Today’s entry reports on a recent decision of the Court of Justice of the European Union that will have implications for all nationally significant infrastructure and other projects that could affect protected environmental sites.

Certain sites around the country have a special EU level of protection and are known collectively as Natura 2000 sites, or sometimes by some of their sub-types, Special Protection Areas (SPAs – not obvious from the name but these are related to birds) and Special Areas of Conservation (SACs – which relate to other species and habitats). The latest iteration of transposition of the relevant directives into UK law is the Conservation of Habitats and Species Regulations 2017.

The case, known as ‘People Over Wind v Coillte Teoranta’ (I believe the first word of the defendant is pronounced ‘quill-cha), is an Irish case concerning an electricity cable to connect a wind farm, and its potential to affect two SACs, one of which contains a species of mussel (the Nore pearl mussel) that is at risk of becoming extinct. The full judgment can be found here, but here is a summary.

The mussels need clear water and so the deposit of any sediment was an issue. The developers obtained a screening opinion that this would not be a problem if specified ‘protective measures’ were implemented, set out in a Construction Environmental Management Plan (CEMP). The screening meant that the project did not need to go further along the process of analysing effects on the SPAs known as ‘appropriate assessment’.

The High Court of Ireland referred the following question to the CJEU: ‘Whether, or in what circumstances, mitigation measures can be considered when carrying out screening for appropriate assessment under Article 6(3) of the Habitats Directive?’

The CJEU answered bluntly that ‘in order to determine whether it is necessary to carry out, subsequently, an appropriate assessment of the implications, for a site concerned, of a plan or project, it is not appropriate, at the screening stage, to take account of the measures intended to avoid or reduce the harmful effects of the plan or project on that site.’

The main reason given was that ‘a full and precise analysis of the measures capable of avoiding or reducing any significant effects on the site concerned must be carried out not at the screening stage, but specifically at the stage of the appropriate assessment’. Not really a reason, but a statement supporting the judgment.

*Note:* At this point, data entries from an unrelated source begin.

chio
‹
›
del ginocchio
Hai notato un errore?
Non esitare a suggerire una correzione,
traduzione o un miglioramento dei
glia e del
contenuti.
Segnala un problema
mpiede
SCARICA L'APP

This is at odds with a 2008 English case ‘Hart v Secretary of State for Communities and Local Government‘, where Mr Justice Sullivan said that ‘I am satisfied that there is no legal requirement that a screening assessment under Regulation 48(1) must be carried out in the absence of any mitigation measures that form part of a plan or project.’

The CJEU judgment has caused some consternation in environmental circles as it has overturned an issue that had been thought settled. Although it doesn’t necessarily mean projects being more likely to be refused, it does mean they may have to go further along the appropriate assessment flowchart before they can get consent (eg the one on page 4 of Advice Note 10) which may add to cost and time.

It might be the case that mitigation measures designed into the project in question could still be taken into account at the screening stage, as separate from mitigation measures added afterwards, and it would surely be unhelpful to discourage the incorporation of mitigation into design, sometimes known as ’embedded mitigation’. We shall no doubt see.

The takeaway from this is that if your project has one or more nearby Natura 2000 sites, you may need to take another look at what you took into account to decide whether it needed appropriate assessment – or if you haven’t got that far, you may need to take a slightly stricter approach. If you are opposing a project, then check what was done as it may not have been enough.